Uso off-label de la toxina botulínica

Las múltiples aplicaciones de la toxina botulínica

La toxina botulínica ha revolucionado el mundo de la Medicina Estética, pero desde sus primeras pruebas en humanos, en el año 1977, la famosa toxina conocida con su nombre comercial “Botox” ha pasado por diversas fases de aplicación clínica y múltiples indicaciones médicas, además de la indicación estética.

Lo que sí podemos afirmar es que gracias a su uso en la Medicina Estética, la toxina botulínica ha pasado de ser una molécula de estudio en avanzados laboratorios a ser objeto de las conversaciones más comunes. Más allá de su indicación estética, hoy trataremos de explicar que otros usos médicos tiene el famoso bótox, usos terapéuticos, es decir, para tratar enfermedades…

¿Cuál fue el primer uso de la toxina botulínica, Botox?

En 1979, la FDA (Sanidad en USA) aprobó de forma condicional el uso de la toxina botulínica tipo A (BTX-A) en el tratamiento del estrabismo y en 1985 se amplió esta aprobación para su uso en el blefarospasmo. En 1989, se aprobó el uso de BTX-A en el estrabismo, blefarospasmo y el espasmo hemifacial. Finalmente, fue en 2003 cuando se aprobó su uso en el tratamiento de las arrugas del entrecejo, por lo que la famosa toxina empezó a formar parte del amplio arsenal terapéutico de los médicos estéticos y se generalizó a nivel mundial, llegando a convertirse en algo de lo que se puede hablar en cualquier grupo de amigos tomando un café.

¿Cómo se descubrió que la toxina botulínica podía eliminar las arrugas?

Realmente, llama la atención que el descubrimiento de que la toxina botulínica pudiera mejorar las arrugas de expresión fue un hallazgo totalmente casual: fue la Dra Jean Carruthers, oftalmóloga, la que observó que muchos de los pacientes que recibían tratamiento con BTX-A para el blefarospasmo presentaban una mejoría significativa de la arruga dinámica del entrecejo. Poco después se fue demostrando suficiente eficacia y seguridad para el tratamiento de las arrugas de expresión en el entrecejo, frontal, patas de gallo y platisma del cuello.

Pero dejando aparte el uso de la toxina botulínica en Medicina Estética, nos encontramos con un medicamento que tiene otras muchas aplicaciones clínicas, con la capacidad de mejorar calidad de vida en pacientes de otras especialidades:

Oftalmología: como ya hemos visto, podemos decir que los oftalmólogos son los padres de la famosa toxina. De hecho, sus dos primeras indicaciones aprobadas fueron el tratamiento del estrabismo y del blefarospasmo. Aún hoy día, la toxina botulínica es un medicamento de uso muy frecuente en cualquier servicio de oftalmología.

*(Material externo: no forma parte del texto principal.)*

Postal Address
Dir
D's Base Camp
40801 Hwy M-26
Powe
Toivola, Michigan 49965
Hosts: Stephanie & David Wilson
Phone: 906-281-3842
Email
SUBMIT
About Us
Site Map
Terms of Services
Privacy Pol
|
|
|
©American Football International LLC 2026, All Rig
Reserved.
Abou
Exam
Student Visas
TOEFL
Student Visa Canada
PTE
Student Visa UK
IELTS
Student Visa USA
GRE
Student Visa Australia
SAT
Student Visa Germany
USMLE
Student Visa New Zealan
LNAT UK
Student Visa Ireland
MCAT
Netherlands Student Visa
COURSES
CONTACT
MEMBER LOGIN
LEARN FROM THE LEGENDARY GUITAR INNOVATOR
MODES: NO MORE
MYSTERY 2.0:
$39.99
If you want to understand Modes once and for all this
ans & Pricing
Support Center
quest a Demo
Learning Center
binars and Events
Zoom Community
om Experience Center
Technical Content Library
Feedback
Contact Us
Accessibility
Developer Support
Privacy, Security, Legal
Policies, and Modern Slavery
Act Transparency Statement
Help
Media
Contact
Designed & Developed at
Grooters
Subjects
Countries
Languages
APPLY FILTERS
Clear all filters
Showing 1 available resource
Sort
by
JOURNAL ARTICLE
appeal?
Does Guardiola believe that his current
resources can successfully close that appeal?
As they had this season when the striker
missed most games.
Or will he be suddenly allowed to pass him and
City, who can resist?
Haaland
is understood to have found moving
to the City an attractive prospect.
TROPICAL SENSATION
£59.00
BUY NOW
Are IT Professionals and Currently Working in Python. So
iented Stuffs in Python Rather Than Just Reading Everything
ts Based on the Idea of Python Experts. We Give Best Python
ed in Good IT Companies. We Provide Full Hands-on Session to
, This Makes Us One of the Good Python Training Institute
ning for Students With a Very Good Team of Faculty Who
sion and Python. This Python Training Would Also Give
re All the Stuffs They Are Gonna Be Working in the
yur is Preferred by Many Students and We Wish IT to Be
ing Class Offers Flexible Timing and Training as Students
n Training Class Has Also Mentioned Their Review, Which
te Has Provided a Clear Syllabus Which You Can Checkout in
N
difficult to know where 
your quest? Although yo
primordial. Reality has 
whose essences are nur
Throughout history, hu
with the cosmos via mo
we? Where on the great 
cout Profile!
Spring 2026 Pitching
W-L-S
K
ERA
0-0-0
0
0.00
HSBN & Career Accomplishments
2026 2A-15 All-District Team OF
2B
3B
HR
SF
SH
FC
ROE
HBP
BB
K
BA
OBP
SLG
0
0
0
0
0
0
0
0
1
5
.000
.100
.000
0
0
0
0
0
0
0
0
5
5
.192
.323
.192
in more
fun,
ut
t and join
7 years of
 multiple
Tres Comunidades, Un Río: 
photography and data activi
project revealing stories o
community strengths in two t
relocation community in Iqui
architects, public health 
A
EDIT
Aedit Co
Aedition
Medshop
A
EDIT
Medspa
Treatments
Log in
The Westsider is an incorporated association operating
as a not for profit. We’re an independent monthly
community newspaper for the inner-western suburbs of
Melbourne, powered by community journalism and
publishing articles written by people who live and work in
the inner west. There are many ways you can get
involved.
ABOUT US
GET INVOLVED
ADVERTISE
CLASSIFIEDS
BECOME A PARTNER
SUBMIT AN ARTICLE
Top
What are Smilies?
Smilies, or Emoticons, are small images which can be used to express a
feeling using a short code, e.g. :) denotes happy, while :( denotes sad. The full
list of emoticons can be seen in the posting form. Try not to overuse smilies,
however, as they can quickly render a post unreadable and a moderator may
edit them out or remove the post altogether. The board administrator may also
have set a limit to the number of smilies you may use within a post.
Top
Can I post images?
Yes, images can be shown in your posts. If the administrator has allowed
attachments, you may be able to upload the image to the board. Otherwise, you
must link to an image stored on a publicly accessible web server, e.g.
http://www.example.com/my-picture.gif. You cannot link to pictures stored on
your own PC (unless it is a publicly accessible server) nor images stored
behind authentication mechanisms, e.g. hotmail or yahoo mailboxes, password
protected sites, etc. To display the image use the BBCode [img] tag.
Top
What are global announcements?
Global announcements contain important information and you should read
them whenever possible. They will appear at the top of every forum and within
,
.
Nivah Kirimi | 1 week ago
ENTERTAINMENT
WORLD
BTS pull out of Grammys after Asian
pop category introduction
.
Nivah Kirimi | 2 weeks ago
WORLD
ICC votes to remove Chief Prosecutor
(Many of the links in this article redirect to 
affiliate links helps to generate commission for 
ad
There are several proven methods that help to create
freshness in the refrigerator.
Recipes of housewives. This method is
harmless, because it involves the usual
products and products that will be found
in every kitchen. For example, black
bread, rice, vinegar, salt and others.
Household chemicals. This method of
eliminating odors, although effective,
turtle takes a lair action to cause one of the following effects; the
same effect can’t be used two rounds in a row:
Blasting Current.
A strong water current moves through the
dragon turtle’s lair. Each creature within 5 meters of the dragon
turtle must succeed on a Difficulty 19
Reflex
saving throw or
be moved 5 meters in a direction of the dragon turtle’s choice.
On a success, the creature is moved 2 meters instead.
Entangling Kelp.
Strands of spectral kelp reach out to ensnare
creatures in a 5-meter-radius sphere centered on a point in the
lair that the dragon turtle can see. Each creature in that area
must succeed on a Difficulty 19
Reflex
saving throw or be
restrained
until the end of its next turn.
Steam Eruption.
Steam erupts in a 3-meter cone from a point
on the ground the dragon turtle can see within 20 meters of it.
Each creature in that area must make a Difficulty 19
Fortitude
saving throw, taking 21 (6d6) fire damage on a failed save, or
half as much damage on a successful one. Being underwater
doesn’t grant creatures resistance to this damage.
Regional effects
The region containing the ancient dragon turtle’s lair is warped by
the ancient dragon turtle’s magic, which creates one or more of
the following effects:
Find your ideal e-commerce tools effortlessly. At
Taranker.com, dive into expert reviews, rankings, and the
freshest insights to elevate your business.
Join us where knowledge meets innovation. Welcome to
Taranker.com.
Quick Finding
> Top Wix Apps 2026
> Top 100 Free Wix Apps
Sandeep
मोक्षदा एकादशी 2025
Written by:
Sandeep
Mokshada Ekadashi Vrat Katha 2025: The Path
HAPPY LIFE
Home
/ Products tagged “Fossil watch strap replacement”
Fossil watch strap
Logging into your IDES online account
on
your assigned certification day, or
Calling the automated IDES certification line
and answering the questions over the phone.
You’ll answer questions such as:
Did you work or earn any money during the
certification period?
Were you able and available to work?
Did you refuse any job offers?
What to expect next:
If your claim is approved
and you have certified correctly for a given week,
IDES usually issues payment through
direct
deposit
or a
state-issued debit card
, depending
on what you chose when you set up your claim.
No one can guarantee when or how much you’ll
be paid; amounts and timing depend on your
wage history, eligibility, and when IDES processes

Neurología: como bloqueante de la placa motora, está claro que la BTX-A puede tener muchas aplicaciones en este campo, como la parálisis facial espástica o el tratamiento de dolores neuropáticos. A día de hoy, también se aplica en el alivio de tortícolis, distonías espasmódicas y migrañas.

Medicina física y rehabilitación: la literatura médica aporta muchos ejemplos de uso de la BTX-A para el alivio de la espasticidad de los miembros inferiores para permitir a los niños caminar o permitir el movimiento de las extremidades superiores, con el fin de que los niños puedan lavarse ellos mismos.

Dermatología: la hiperhidrosis es otro de los usos más conocidos de la toxina botulínica. De hecho, su efecto de bloqueo sobre la glándula sudorípara es más potente y duradero que el bloqueo que se realiza sobre la placa motora, por lo que conseguimos resultados muy satisfactorios en el uso de BTX-A para el exceso de sudoración en axilas y las palmas de las manos.

Proctología: una de sus aplicaciones más inusuales (y también con mayor éxito) es el tratamiento de la fisura anal.

Urología: se usa la BTX-A para tratar la incontinencia urinaria en parapléjicos. Se ha demostrado que su uso es eficaz en el 60% de los pacientes, con una duración de hasta 9 meses. Otra aplicación más moderna es el tratamiento de la vejiga hiperactiva, un problema que puede afectar al 23% de las mujeres y al 15% de los varones.

Ginecología: el ámbito de la Ginecología Estética es una de las principales novedades de nuestra especialidad. Tanto el ácido hialurónico como la toxina botulínica tienen un papel importante en las zonas íntimas. Concretamente, la BTX-A se emplea en el tratamiento del vaginismo, ya que relaja los músculos de la pared vaginal, impidiendo así su contracción espontánea.